Egypt's opposition should reconsider calls to boycott parliamentary elections, an Arabic-language columnist says. Other topics: the Muslim Brotherhood threat and the power of dialogue.
Election boycott would be poor judgement
The Egyptian opposition's decision to boycott the forthcoming parliamentary elections would be a "big mistake", not just because it would hurt the opposition's best interests, but also because it runs counter to proper democratic process, according to Ahmed Sayyed Ahmed, a columnist with the Cairo-based newspaper Al Ahram.
The parties that make up the Salvation Front, the main opposition block that is highly sceptical of the politics and agenda of the ruling Muslim Brothers, have "real and legitimate concerns", the columnist wrote yesterday.
The opposition is worried about the integrity and transparency of the elections, particularly after its demand to form a neutral "national salvation cabinet" to oversee the elections was rejected.
Still, boycotting the elections is not the best option at this stage, the author said.

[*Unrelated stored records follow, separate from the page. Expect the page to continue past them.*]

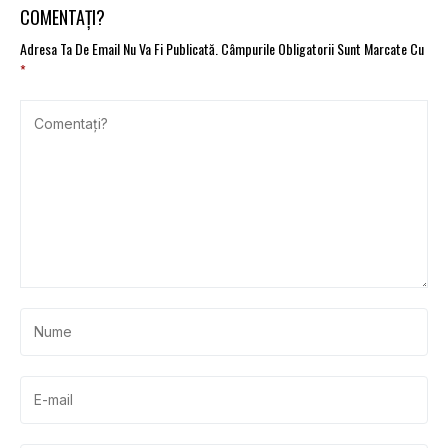
COMENTAȚI?
Adresa Ta De Email Nu Va Fi Publicată.
Câmpurile Obligatorii Sunt Marcate Cu
*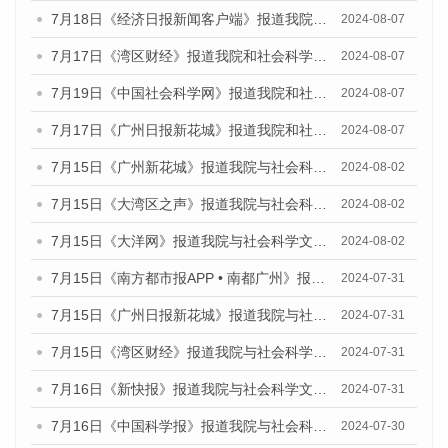
7月18日《经济日报新闻客户端》报道我院和社会科学文献出版社联合发布《广州蓝皮书：广州数字经济发展报告（2024）》的媒体文章
2024-08-07
7月17日《湾区财经》报道我院和社会科学文献出版社联合发布《广州蓝皮书：广州数字经济发展报告（2024）》的媒体文章
2024-08-07
7月19日《中国社会科学网》报道我院和社会科学文献出版社联合发布《广州数字经济发展报告（2024）》蓝皮书的媒体文章
2024-08-07
7月17日《广州日报新花城》报道我院和社会科学文献出版社联合发布《广州蓝皮书：广州数字经济发展报告（2024）》的媒体文章
2024-08-07
7月15日《广州新花城》报道我院与社会科学文献出版社联合发布《广州蓝皮书：广州社会发展报告(2024)》的媒体文章
2024-08-02
7月15日《大湾区之声》报道我院与社会科学文献出版社联合发布《广州蓝皮书：广州社会发展报告(2024)》的媒体文章
2024-08-02
7月15日《大洋网》报道我院与社会科学文献出版社联合发布《广州蓝皮书：广州社会发展报告(2024)》的媒体文章
2024-08-02
7月15日《南方都市报APP • 南都广州》报道我院与社会科学文献出版社联合发布《广州蓝皮书：广州社会发展报告(2024)》的媒体文章
2024-07-31
7月15日《广州日报新花城》报道我院与社会科学文献出版社联合发布《广州蓝皮书：广州社会发展报告(2024)》的媒体文章
2024-07-31
7月15日《湾区财经》报道我院与社会科学文献出版社联合发布《广州蓝皮书：广州社会发展报告(2024)》的媒体文章
2024-07-31
7月16日《新快报》报道我院与社会科学文献出版社联合发布《广州蓝皮书：广州社会发展报告(2024)》的媒体文章
2024-07-31
7月16日《中国科学报》报道我院与社会科学文献出版社联合发布《广州蓝皮书：广州社会发展报告(2024)》的媒体文章
2024-07-30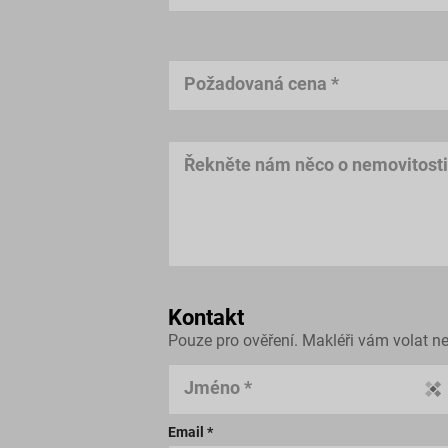
Požadovaná cena *
Řekněte nám něco o nemovitosti;
Kontakt
Pouze pro ověření. Makléři vám volat n
Jméno *
Email *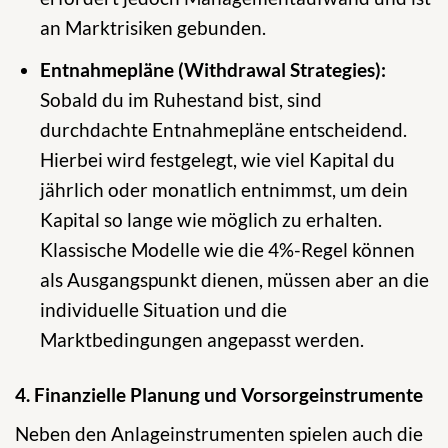
an Marktrisiken gebunden.
Entnahmepläne (Withdrawal Strategies):
Sobald du im Ruhestand bist, sind
durchdachte Entnahmepläne entscheidend.
Hierbei wird festgelegt, wie viel Kapital du
jährlich oder monatlich entnimmst, um dein
Kapital so lange wie möglich zu erhalten.
Klassische Modelle wie die 4%-Regel können
als Ausgangspunkt dienen, müssen aber an die
individuelle Situation und die
Marktbedingungen angepasst werden.
4. Finanzielle Planung und Vorsorgeinstrumente
Neben den Anlageinstrumenten spielen auch die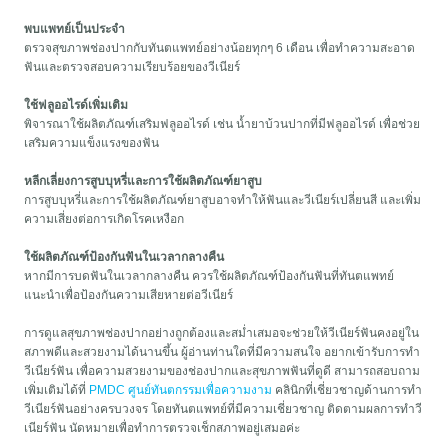
พบแพทย์เป็นประจำ
ตรวจสุขภาพช่องปากกับทันตแพทย์อย่างน้อยทุกๆ 6 เดือน เพื่อทำความสะอาด
ฟันและตรวจสอบความเรียบร้อยของวีเนียร์
ใช้ฟลูออไรด์เพิ่มเติม
พิจารณาใช้ผลิตภัณฑ์เสริมฟลูออไรด์ เช่น น้ำยาบ้วนปากที่มีฟลูออไรด์ เพื่อช่วย
เสริมความแข็งแรงของฟัน
หลีกเลี่ยงการสูบบุหรี่และการใช้ผลิตภัณฑ์ยาสูบ
การสูบบุหรี่และการใช้ผลิตภัณฑ์ยาสูบอาจทำให้ฟันและวีเนียร์เปลี่ยนสี และเพิ่ม
ความเสี่ยงต่อการเกิดโรคเหงือก
ใช้ผลิตภัณฑ์ป้องกันฟันในเวลากลางคืน
หากมีการบดฟันในเวลากลางคืน ควรใช้ผลิตภัณฑ์ป้องกันฟันที่ทันตแพทย์
แนะนำเพื่อป้องกันความเสียหายต่อวีเนียร์
การดูแลสุขภาพช่องปากอย่างถูกต้องและสม่ำเสมอจะช่วยให้วีเนียร์ฟันคงอยู่ใน
สภาพดีและสวยงามได้นานขึ้น ผู้อ่านท่านใดที่มีความสนใจ อยากเข้ารับการทำ
วีเนียร์ฟัน เพื่อความสวยงามของช่องปากและสุขภาพฟันที่ดูดี สามารถสอบถาม
เพิ่มเติมได้ที่
PMDC ศูนย์ทันตกรรมเพื่อความงาม
คลินิกที่เชี่ยวชาญด้านการทำ
วีเนียร์ฟันอย่างครบวงจร โดยทันตแพทย์ที่มีความเชี่ยวชาญ ติดตามผลการทำวี
เนียร์ฟัน นัดหมายเพื่อทำการตรวจเช็กสภาพอยู่เสมอค่ะ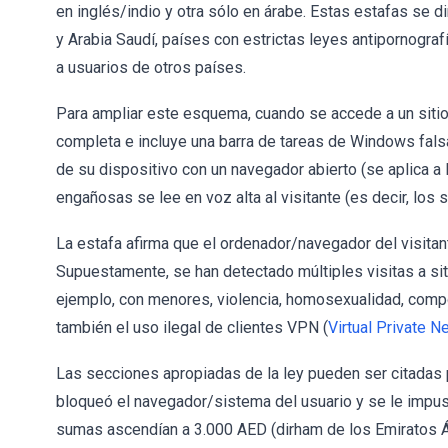
en inglés/indio y otra sólo en árabe. Estas estafas se d
y Arabia Saudí, países con estrictas leyes antipornograf
a usuarios de otros países.
Para ampliar este esquema, cuando se accede a un sitio
completa e incluye una barra de tareas de Windows falsa.
de su dispositivo con un navegador abierto (se aplica a 
engañosas se lee en voz alta al visitante (es decir, los
La estafa afirma que el ordenador/navegador del visitan
Supuestamente, se han detectado múltiples visitas a sit
ejemplo, con menores, violencia, homosexualidad, compo
también el uso ilegal de clientes VPN (
Virtual Private N
Las secciones apropiadas de la ley pueden ser citadas p
bloqueó el navegador/sistema del usuario y se le impuso
sumas ascendían a 3.000 AED (dirham de los Emiratos Ár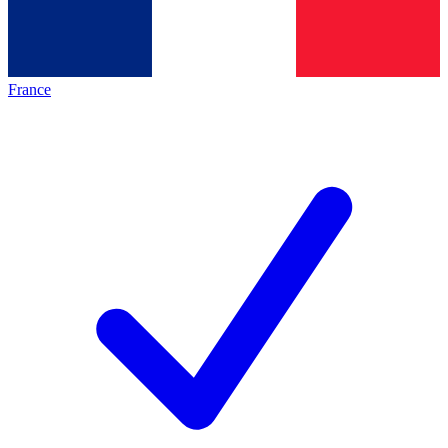
France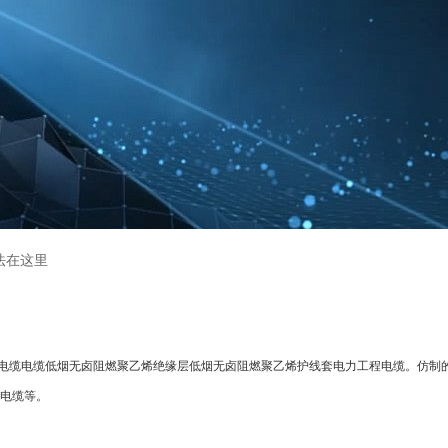
法在这里
电缆电缆低烟无卤阻燃聚乙烯绝缘层低烟无卤阻燃聚乙烯护线套电力工程电缆。仿制
电缆等。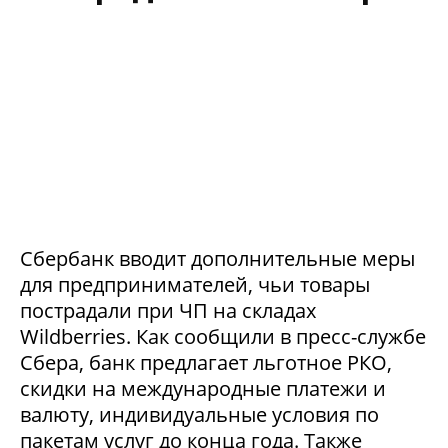
Сбербанк вводит дополнительные меры
для предпринимателей, чьи товары
пострадали при ЧП на складах
Wildberries. Как сообщили в пресс-службе
Сбера, банк предлагает льготное РКО,
скидки на международные платежи и
валюту, индивидуальные условия по
пакетам услуг до конца года. Также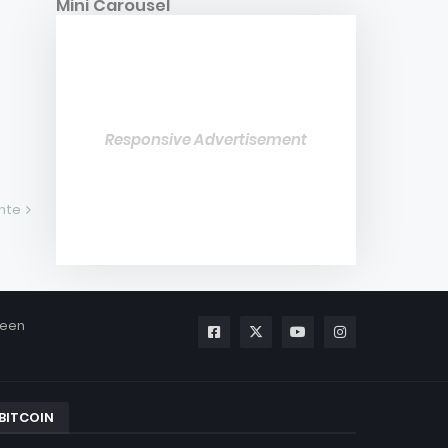
Mini Carousel
Responsive Advertisement
ente
been
BITCOIN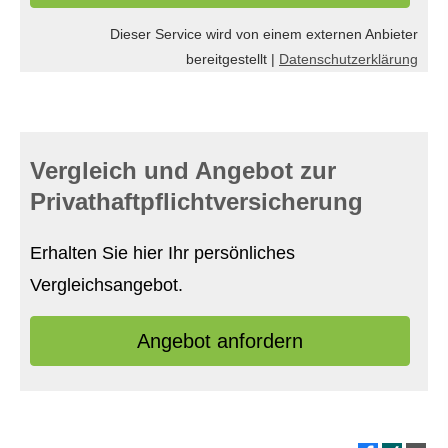
Dieser Service wird von einem externen Anbieter
bereitgestellt |
Datenschutzerklärung
Vergleich und Angebot zur
Privathaftpflichtversicherung
Erhalten Sie hier Ihr persönliches
Vergleichsangebot.
An­ge­bot an­for­dern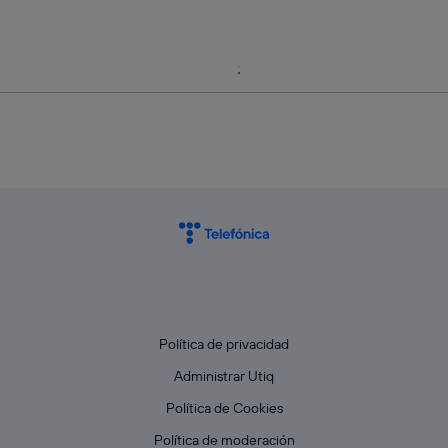
Política de privacidad
Administrar Utiq
Política de Cookies
Política de moderación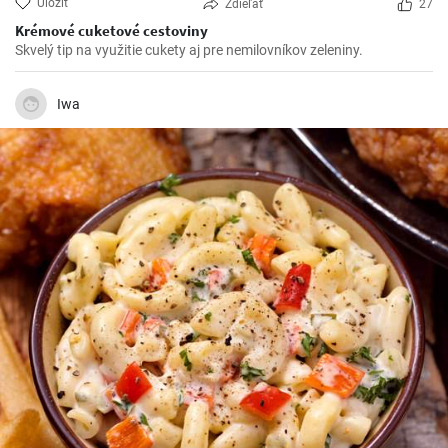
Uložiť
Zdieľať
27
Krémové cuketové cestoviny
Skvelý tip na využitie cukety aj pre nemilovníkov zeleniny.
Iwa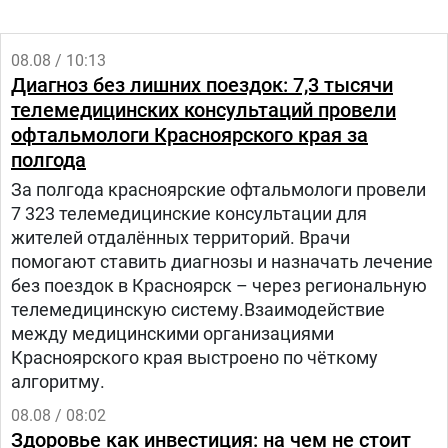
08.08 / 10:13
Диагноз без лишних поездок: 7,3 тысячи
телемедицинских консультаций провели
офтальмологи Красноярского края за
полгода
За полгода красноярские офтальмологи провели
7 323 телемедицинские консультации для
жителей отдалённых территорий. Врачи
помогают ставить диагнозы и назначать лечение
без поездок в Красноярск – через региональную
телемедицинскую систему.Взаимодействие
между медицинскими организациями
Красноярского края выстроено по чёткому
алгоритму.
08.08 / 08:02
Здоровье как инвестиция: на чем не стоит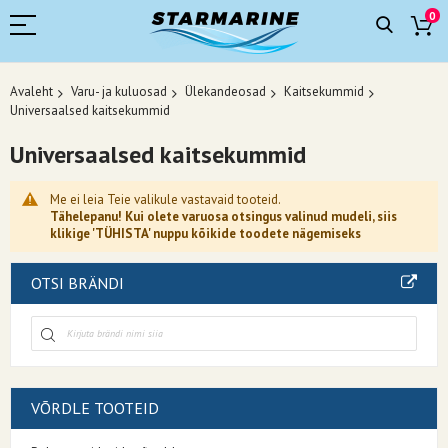
0
Avaleht
Varu- ja kuluosad
Ülekandeosad
Kaitsekummid
Universaalsed kaitsekummid
Universaalsed kaitsekummid
Me ei leia Teie valikule vastavaid tooteid.
Tähelepanu! Kui olete varuosa otsingus valinud mudeli, siis
klikige 'TÜHISTA' nuppu kõikide toodete nägemiseks
OTSI BRÄNDI
VÕRDLE TOOTEID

"Firstly, the involvement of the opposition in the elections - especially the Salvation Front parties - does not mean giving up demands, bowing to those in power or accepting the status quo," he observed. "It would rather be a positive act of amending the disfigured and dysfunctional political process in Egypt."
In fact, the opposition has a fair shot at winning a parliamentary majority at these elections, which would allow it to form a new government and amend divisive constitutional provisions.
"Secondly, the opposition's participation will be enough to refute the Islamist parties' argument that the opposition does not have the courage to engage the ballot box due to its supposed low street credibility.
"The opposition is accused of placing its bets on a dragging revolutionary process, complete with demonstrations and acts of public disobedience, because it has nothing else to bet on."
By entering the parliamentary race, the opposition will not only dig holes into that rhetoric, it will also be able to demonstrate its appeal and power to mobilise the population, the columnist argued.
Of course, this is all easier said than done. To be able to make the most out of its run for office, the opposition has to "intelligently capitalise on the confusion and nervousness that have characterised the way the Islamists in power have run the economic and political affairs of the country" in recent times.
The opposition also has to remember that no true democracy can exist if a certain balance between a powerful ruling party (or coalition) and a solid opposition is not there, the writer noted.
"The core of the Egyptian predicament today is that neither one of these two is practicing democracy - or just politics, for that matter - in a proper manner," the writer went on.
"What is happening now is that the ruling party is acting like the only player in the field … while the opposition's only goal is to make that player falter."
GCC states work to contain Brotherhood
In Egypt, as in Tunisia, the situation is spiralling downwards as the ruling Muslim Brotherhood parties in both countries are evoking serious fears with their tendencies to monopolise power, said Dr Ali Al Tarrah in a column for the Abu Dhabi daily Al Ittihad.
Islamist movements in Tunisia and Egypt are still struggling with their new-found power. Meanwhile, the secular opposition movements are failing to produce a unified front and a clear vision for a solution to the unnatural challenges facing the Arab region.
"The Brotherhood's big mistake was that they let themselves be entranced by victory, which led them to ignore other political powers that were instrumental in bringing down previous regimes," said the writer.
The Brotherhood would be ill-advised to hold on to their traditional rhetoric claiming they are the sole legitimate deliverers of society. More importantly, their religious speech and their vision for the Islamic state must be revised.
Apprehension about the Brotherhood's rise has never been more acute than it is in the Gulf Cooperation Council states at present, especially with the noticeable transformation in the relationship of respective states with religious institutions.
Political leaderships in the Gulf are working towards downsizing the influence of clerics with the aim of bringing about internal balance. It is a message to the Brotherhood, which is attempting to present itself as the new ally.
Arab world plagued by a lack of dialogue
Democracy involves dialogue between people with contrasting views. Some Arabs, however - even after the Arab Spring - are still resorting to silencing people they disagree with using the methods of arrest, repression and liquidation, noted Jamal Boudouma, a columnist with the Moroccan paper Al Massae.
Successful revolutions in history have been preceded by intellectual movements - reference points that inspire players and illuminate their ways to a better future, he remarked.
Yet the uprisings that the Arab world has seen are beset with a lack of intellectual references, apart from a loose aspiration for freedom and democracy.
This is why it was the Islamists, having a clear reference point, who have reaped its fruits, and hence the fear among many that liberal and socialist dictatorships have been replaced by fundamentalist ones.
Dialogue entails efforts to know "the other" and understand their points and convictions.
Persecution seems to be the only answer possible to deal with people with different opinions in the Arab world; the powerful annihilate the weak.
This is probably why Syria has had to pay with more than 70,000 lives so that the warring parties finally understand that there is something called "dialogue".